-- Opening Marker --
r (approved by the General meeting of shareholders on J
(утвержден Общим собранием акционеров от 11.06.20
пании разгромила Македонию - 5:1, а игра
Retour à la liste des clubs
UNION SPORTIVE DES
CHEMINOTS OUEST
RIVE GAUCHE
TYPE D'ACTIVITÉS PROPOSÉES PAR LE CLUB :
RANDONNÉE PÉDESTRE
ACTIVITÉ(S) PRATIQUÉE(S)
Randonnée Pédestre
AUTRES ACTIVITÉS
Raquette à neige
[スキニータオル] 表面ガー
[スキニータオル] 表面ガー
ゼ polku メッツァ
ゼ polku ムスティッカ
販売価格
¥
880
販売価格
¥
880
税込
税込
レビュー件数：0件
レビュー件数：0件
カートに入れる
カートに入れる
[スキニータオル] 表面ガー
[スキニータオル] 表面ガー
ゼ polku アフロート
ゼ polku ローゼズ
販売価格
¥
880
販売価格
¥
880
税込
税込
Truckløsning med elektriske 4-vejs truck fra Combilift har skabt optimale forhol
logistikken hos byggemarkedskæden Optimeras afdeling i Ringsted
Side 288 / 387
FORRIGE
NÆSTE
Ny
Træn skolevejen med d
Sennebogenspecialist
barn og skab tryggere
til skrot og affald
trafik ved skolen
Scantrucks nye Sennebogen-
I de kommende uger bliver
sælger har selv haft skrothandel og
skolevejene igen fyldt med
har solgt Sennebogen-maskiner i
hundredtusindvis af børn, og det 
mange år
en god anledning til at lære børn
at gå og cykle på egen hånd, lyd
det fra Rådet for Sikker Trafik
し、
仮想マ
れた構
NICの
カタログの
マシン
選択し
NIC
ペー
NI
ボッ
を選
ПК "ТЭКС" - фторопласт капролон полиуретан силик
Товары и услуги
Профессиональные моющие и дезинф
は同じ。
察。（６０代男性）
-- Closing Marker --
(TASK REQUIREMENTS) Return every record, word for word.

(OUTPUT OF THE TASK)
r (approved by the General meeting of shareholders on J
(утвержден Общим собранием акционеров от 11.06.20
пании разгромила Македонию - 5:1, а игра
Retour à la liste des clubs
UNION SPORTIVE DES
CHEMINOTS OUEST
RIVE GAUCHE
TYPE D'ACTIVITÉS PROPOSÉES PAR LE CLUB :
RANDONNÉE PÉDESTRE
ACTIVITÉ(S) PRATIQUÉE(S)
Randonnée Pédestre
AUTRES ACTIVITÉS
Raquette à neige
[スキニータオル] 表面ガー
[スキニータオル] 表面ガー
ゼ polku メッツァ
ゼ polku ムスティッカ
販売価格
¥
880
販売価格
¥
880
税込
税込
レビュー件数：0件
レビュー件数：0件
カートに入れる
カートに入れる
[スキニータオル] 表面ガー
[スキニータオル] 表面ガー
ゼ polku アフロート
ゼ polku ローゼズ
販売価格
¥
880
販売価格
¥
880
税込
税込
Truckløsning med elektriske 4-vejs truck fra Combilift har skabt optimale forhol
logistikken hos byggemarkedskæden Optimeras afdeling i Ringsted
Side 288 / 387
FORRIGE
NÆSTE
Ny
Træn skolevejen med d
Sennebogenspecialist
barn og skab tryggere
til skrot og affald
trafik ved skolen
Scantrucks nye Sennebogen-
I de kommende uger bliver
sælger har selv haft skrothandel og
skolevejene igen fyldt med
har solgt Sennebogen-maskiner i
hundredtusindvis af børn, og det 
mange år
en god anledning til at lære børn
at gå og cykle på egen hånd, lyd
det fra Rådet for Sikker Trafik
し、
仮想マ
れた構
NICの
カタログの
マシン
選択し
NIC
ペー
NI
ボッ
を選
ПК "ТЭКС" - фторопласт капролон полиуретан силик
Товары и услуги
Профессиональные моющие и дезинф
は同じ。
察。（６０代男性）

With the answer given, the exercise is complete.